PASSAGE »
From the opening moments of Euphoria, anybody who’s ever lived in a country town will know that a mirror is about to be held up to their lives for the following 80 minutes.
From the well-meaning, bright, and bushy-tailed teacher, Meg (one of many characters played by Ashton Malcolm), to the good-hearted but troubled young country boy, Ethan (one of many characters played by James Smith), writer, Emily Steel, has distilled (or should that be ‘di-steeled’) the core essences of the archetypes you typically find in any Australian country town.
Meg starts the action, thanking us for turning up to a meeting to plan a festival to celebrate her town’s features. Then, we move from scene to scene, punctuated by a deep whoosh and lighting change, as we learn about Ethan’s relationships with friends and family (and the tragic loss of his dad in a single car accident), and Meg’s anxieties about making sure the festival goes off without a hitch despite logistic challenges and jealousies.

WRITTEN INSTRUCTION A »
Quote the Euphoria review from "From the opening" to "Australian country town.".
WRITTEN INSTRUCTION B »
According to the Euphoria review, what signals each move from one scene to the next?
WRITTEN INSTRUCTION C »
Proceed with the Euphoria review from its last sentence.

INFORMATION GIVEN »

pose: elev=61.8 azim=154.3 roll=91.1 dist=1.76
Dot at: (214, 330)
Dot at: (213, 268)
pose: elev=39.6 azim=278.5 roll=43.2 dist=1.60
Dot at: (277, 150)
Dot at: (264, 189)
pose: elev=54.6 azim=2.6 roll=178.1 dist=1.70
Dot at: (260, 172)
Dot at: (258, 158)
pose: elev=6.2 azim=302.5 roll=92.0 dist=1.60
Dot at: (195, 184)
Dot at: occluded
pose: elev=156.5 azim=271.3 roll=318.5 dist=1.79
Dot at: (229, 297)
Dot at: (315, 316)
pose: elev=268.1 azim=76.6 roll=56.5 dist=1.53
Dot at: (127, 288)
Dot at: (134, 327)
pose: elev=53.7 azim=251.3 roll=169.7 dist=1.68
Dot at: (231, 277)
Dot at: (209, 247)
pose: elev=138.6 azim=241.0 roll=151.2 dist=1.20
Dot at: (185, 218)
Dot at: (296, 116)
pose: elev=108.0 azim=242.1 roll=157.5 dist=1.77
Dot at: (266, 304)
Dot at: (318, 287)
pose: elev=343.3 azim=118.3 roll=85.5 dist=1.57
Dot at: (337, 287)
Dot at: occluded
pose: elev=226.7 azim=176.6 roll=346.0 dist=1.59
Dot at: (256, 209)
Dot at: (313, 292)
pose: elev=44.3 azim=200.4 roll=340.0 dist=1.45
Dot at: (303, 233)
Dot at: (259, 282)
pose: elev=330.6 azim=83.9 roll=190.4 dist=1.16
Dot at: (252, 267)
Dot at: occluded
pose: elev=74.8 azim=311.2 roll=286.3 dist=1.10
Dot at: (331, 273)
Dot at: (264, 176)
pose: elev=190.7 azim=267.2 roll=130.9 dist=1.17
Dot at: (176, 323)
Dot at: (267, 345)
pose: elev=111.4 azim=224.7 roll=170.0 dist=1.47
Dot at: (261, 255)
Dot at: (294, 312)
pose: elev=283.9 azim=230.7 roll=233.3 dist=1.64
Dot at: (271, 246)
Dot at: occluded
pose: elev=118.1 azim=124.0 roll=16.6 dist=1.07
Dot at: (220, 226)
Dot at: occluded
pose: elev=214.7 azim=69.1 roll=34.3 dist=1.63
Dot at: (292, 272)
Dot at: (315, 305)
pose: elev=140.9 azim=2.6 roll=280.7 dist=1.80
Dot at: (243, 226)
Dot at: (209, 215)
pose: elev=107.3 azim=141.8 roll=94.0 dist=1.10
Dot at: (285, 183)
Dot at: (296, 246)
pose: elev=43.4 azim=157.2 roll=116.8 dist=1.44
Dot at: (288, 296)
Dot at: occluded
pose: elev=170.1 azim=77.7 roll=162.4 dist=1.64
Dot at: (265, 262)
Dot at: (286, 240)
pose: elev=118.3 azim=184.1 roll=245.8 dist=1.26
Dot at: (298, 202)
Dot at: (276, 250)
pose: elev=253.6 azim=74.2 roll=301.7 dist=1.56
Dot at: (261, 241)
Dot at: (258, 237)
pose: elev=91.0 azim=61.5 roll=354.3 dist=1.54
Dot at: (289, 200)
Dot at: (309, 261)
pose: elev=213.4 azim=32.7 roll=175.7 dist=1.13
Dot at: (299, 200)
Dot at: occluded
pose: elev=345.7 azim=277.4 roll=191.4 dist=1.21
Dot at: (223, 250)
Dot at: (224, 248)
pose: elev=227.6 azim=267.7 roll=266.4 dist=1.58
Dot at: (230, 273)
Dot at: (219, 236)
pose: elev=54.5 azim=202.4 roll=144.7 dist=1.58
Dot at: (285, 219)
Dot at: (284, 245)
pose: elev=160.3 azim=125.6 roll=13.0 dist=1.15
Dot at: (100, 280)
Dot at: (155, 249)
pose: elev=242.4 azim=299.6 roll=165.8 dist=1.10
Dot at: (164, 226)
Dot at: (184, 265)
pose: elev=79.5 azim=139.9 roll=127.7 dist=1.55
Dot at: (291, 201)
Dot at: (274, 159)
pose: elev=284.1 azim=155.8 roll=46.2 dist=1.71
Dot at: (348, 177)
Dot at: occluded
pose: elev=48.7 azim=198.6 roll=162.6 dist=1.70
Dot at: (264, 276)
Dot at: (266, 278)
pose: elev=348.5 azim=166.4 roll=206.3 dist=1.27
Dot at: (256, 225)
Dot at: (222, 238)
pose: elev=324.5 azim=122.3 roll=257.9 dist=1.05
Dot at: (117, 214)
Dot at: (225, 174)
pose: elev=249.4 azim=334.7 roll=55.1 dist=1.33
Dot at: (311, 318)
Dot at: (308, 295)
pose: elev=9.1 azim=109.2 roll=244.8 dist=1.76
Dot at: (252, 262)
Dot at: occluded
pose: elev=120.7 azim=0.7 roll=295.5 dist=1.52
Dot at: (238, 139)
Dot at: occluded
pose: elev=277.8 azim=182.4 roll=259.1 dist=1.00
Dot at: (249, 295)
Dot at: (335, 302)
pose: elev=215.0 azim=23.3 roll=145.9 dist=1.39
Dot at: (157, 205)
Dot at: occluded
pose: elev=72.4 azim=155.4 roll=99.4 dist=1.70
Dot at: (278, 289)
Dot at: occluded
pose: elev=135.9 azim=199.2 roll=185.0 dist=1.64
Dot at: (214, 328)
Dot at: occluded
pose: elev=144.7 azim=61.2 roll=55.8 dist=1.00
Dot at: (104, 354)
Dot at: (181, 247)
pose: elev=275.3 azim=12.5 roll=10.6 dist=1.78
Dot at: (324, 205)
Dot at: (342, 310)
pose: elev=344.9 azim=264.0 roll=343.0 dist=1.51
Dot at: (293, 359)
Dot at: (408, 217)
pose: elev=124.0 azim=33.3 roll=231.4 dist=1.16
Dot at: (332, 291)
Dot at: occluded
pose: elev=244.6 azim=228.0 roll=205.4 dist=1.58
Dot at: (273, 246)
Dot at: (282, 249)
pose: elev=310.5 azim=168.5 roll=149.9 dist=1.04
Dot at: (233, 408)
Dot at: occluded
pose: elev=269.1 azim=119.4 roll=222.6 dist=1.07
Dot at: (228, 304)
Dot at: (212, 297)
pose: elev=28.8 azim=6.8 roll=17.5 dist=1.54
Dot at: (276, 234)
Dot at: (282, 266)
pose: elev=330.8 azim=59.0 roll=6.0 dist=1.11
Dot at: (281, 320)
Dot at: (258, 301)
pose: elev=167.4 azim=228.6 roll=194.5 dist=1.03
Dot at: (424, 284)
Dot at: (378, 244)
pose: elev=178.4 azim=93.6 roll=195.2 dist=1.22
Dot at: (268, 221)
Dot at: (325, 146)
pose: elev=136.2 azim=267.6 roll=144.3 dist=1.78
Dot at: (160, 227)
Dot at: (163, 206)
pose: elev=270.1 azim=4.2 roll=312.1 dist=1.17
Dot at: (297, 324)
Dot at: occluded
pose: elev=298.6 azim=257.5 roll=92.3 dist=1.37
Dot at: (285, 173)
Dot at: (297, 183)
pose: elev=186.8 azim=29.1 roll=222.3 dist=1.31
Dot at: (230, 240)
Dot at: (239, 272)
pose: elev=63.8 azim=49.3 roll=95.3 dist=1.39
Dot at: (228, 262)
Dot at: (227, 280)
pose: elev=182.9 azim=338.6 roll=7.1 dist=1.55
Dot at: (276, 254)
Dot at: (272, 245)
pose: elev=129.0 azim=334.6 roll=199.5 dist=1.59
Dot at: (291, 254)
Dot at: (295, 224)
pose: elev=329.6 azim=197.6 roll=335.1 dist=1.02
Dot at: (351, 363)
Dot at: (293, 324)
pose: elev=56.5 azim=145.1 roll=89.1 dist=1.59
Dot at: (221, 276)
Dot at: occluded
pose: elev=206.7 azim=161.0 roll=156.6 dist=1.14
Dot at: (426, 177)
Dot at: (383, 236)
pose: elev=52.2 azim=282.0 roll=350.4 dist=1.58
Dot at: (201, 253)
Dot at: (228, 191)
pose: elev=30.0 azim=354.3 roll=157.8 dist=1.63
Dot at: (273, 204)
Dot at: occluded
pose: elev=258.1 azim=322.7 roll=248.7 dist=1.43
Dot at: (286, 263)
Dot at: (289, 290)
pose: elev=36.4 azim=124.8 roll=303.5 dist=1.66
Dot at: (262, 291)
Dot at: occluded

EXPECTED ANSWER A »
From the opening moments of Euphoria, anybody who’s ever lived in a country town will know that a mirror is about to be held up to their lives for the following 80 minutes.
From the well-meaning, bright, and bushy-tailed teacher, Meg (one of many characters played by Ashton Malcolm), to the good-hearted but troubled young country boy, Ethan (one of many characters played by James Smith), writer, Emily Steel, has distilled (or should that be ‘di-steeled’) the core essences of the archetypes you typically find in any Australian country town.

EXPECTED ANSWER B »
A deep whoosh and a lighting change.

EXPECTED ANSWER C »
The dialogue is well-written and will pass the country pub test for authenticity, with its structure, lexicon, and pacing – hats off to the actors and to director, Nescha Jelk, for taking such care with these elements. With two actors darting between half a dozen roles each – and swapping roles in some scenes – such clarity of character is crucial but in this case it’s also been pared with exquisite timing and courage to incorporate pauses.
A golden moment was early on, just as we’ve accepted that characters in such a fast-paced, two-hander are bound to be stereotypes, Malcolm emerges as Nick, the mechanic, wiping her/his hands on a rag. Ethan’s narration exclaims, here he comes wiping his hands on a rag like a true stereotype. This is the most sublime wink to the audience and was richly rewarded with hearty laughter.
Steel has used the stereotypical characters to give us our bearings quickly, without diminishing her ability to take us into deep, emotional territory, which she does, as the play progresses.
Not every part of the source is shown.